==== Texto base

Palavras de amor, palavras de afeto, palavras de alegria, palavras de amizade, palavras de carinho. São tantas palavras... Palavras, palavras...


Uma vida, uma história

Minha história é uma história de sucesso. Eu sei que todos têm suas histórias. Se de superação, de alegria, de amores, não importa. A vida de cada um é a sua história. A minha começa assim: Num dia de maio, no ano de...52! Já vai um bom tempo. Mais de meio século. Pois é. Numa família de onze filhos, eu sou a oitava. Lá em um cantinho, quase esquecido, no interior do Ceará. Do lindo Ceará de praias belas, que eu só fui conhecer depois de bem adulta.
A minha vida sempre, posso dizer sempre, foi maravilhosa. Vivi no tal pedacinho esquecido ou quase esquecido até os meus belos dez anos de idade. Esta é a primeira parte da história: Bravas! Ou Cordão? Nunca compreendi a divisa, mas deixa para lá. O que me interessa lembrar é onde, como, quando nasci e em que meio vivi.
Pai, agricultor, dono de um pedaço de tabuleiro que dava para sobreviver.
Mãe, do lar. E como era eficiente e equilibrada, conseguia manter a sua prole em harmonia. Quando havia necessidade, sabia ser dura. Era coerente na sua forma simples de educar. O casal, Francisco e Edvirgens, mantinha a família sob sua orientação religiosa e social. Ensinou-nos os valores essenciais para toda a vida, o respeito pelo outro e pelos mais velhos. Educou-nos em seus padrões. Seguimos por caminhos a não desmoralizá-los. Alguns pisaram mais firmes. Mas todos trilharam seus caminhos.
Viver em roça, plantar e colher... Tínhamos o suficiente para a sobrevivência, como já disse.
Nossos pais eram maravilhosos. Tenho doces lembranças. Até os meus dez anos...
Banho de açude e de riacho. Fruta no pé: cajá, cajarana, araçá, murici (tudo característico da nossa região), quando chovia, é claro. Porque na nossa região o chover é uma raridade. Durante três quartos do ano é sem chuva, porém quando chove é uma riqueza.
Anda comigo uma curiosidade: como todos em minha casa aprenderam a ler? Se no local não havia escola. E tudo era muito sacrifício. Estudar sem nada. Caderno, livro, como? Os mais velhos se deslocavam quilômetros para a residência onde havia um professor ou professora “particular” que ensinava as quatro operações, a ler e escrever um bilhete. Estudava-se em sequência: Carta de ABC, Cartilha (Minhas Lições, Primeiro Livro, Segundo Livro Não perguntem como tais livros eram que eu não saberia responder. Sei que todos aprendiam. Mas não havia lápis, nem caderno e nós brincávamos de escola. O papel era aquele papel branquinho de dentro da caixa de MAIZENA! Quando nascia um bebê. Ou a areia do rio. Ou o terreiro da casa de Maria Rogério, uma velha prima da minha mãe. Que saudade! Pois é, brincávamos de escola na areia do rio... A areia... no leito seco do rio, no tempo de estio. Íamos buscar água na cacimba (poço no leito do rio seco), do qual se tirava água para todo o consumo de casa, do banho e da roupa lavada.

========
==== Dados fornecidos

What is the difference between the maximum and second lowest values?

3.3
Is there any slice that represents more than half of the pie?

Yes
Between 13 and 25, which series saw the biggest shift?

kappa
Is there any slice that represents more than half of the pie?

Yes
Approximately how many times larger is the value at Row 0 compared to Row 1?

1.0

========
==== Dados fornecidos

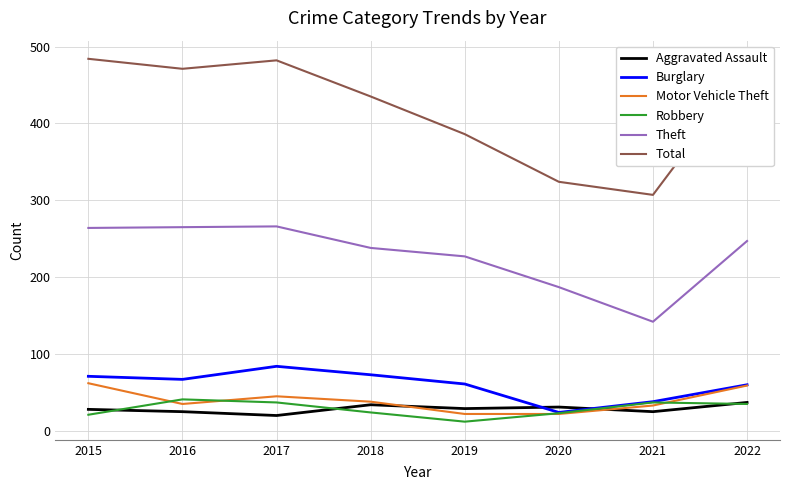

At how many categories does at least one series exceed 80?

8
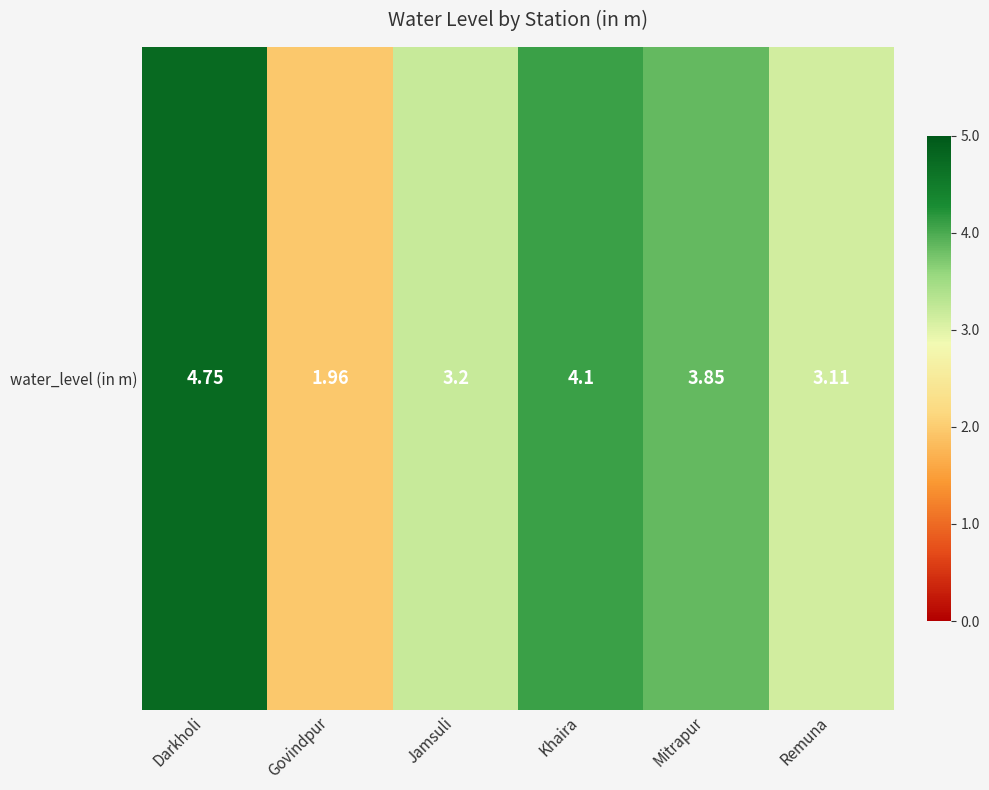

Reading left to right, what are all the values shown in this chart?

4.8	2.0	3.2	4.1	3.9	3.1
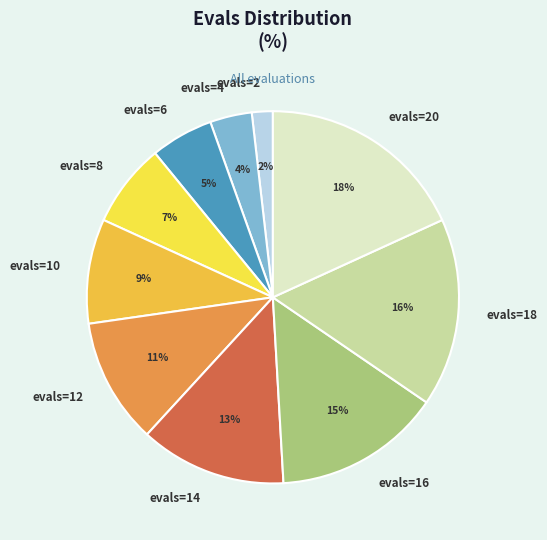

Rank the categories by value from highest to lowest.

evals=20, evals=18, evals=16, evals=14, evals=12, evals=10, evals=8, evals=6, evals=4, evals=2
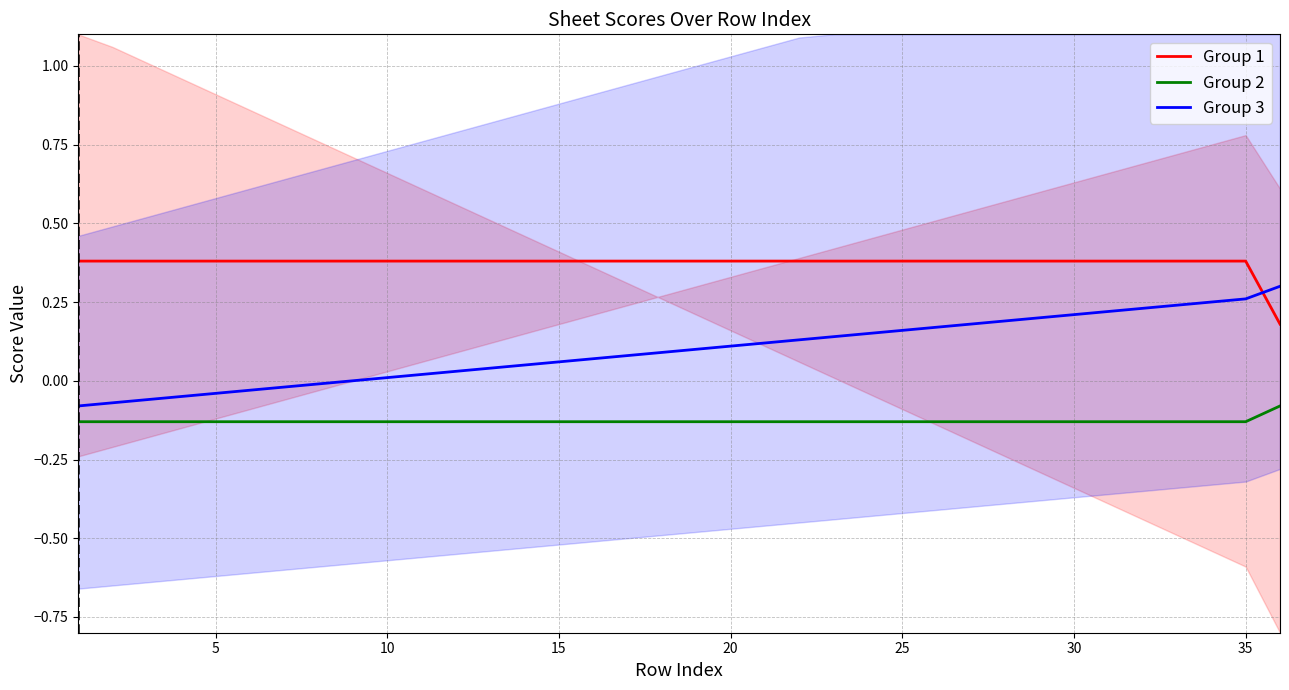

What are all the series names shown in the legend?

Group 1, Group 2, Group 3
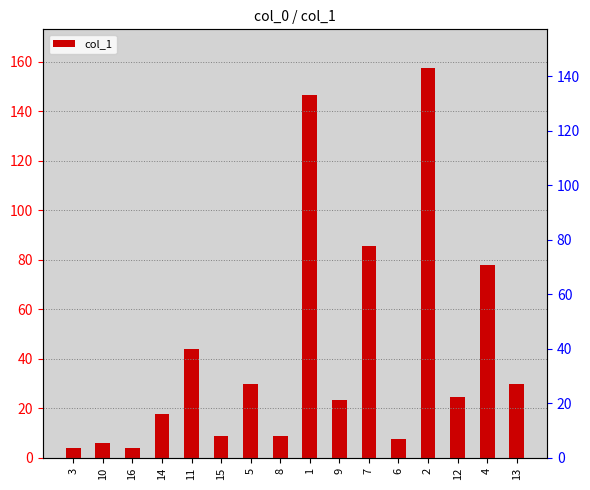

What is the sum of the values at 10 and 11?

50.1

========

Suas tarefas |
1: Reescreva a passagem do texto que vai de "Pai, agricultor, dono" até "meus dez anos...", substituindo "agricultor" por "lavrador".
2: Reproduza sem alterações, entre as linhas dos dados fornecidos, o intervalo que vai da linha que contém "What is the difference" até a que contém "Approximately how many", incluindo ambas.

Exercício resolvido |
1:
Pai, lavrador, dono de um pedaço de tabuleiro que dava para sobreviver.
Mãe, do lar. E como era eficiente e equilibrada, conseguia manter a sua prole em harmonia. Quando havia necessidade, sabia ser dura. Era coerente na sua forma simples de educar. O casal, Francisco e Edvirgens, mantinha a família sob sua orientação religiosa e social. Ensinou-nos os valores essenciais para toda a vida, o respeito pelo outro e pelos mais velhos. Educou-nos em seus padrões. Seguimos por caminhos a não desmoralizá-los. Alguns pisaram mais firmes. Mas todos trilharam seus caminhos.
Viver em roça, plantar e colher... Tínhamos o suficiente para a sobrevivência, como já disse.
Nossos pais eram maravilhosos. Tenho doces lembranças. Até os meus dez anos...

2:
What is the difference between the maximum and second lowest values?

3.3
Is there any slice that represents more than half of the pie?

Yes
Between 13 and 25, which series saw the biggest shift?

kappa
Is there any slice that represents more than half of the pie?

Yes
Approximately how many times larger is the value at Row 0 compared to Row 1?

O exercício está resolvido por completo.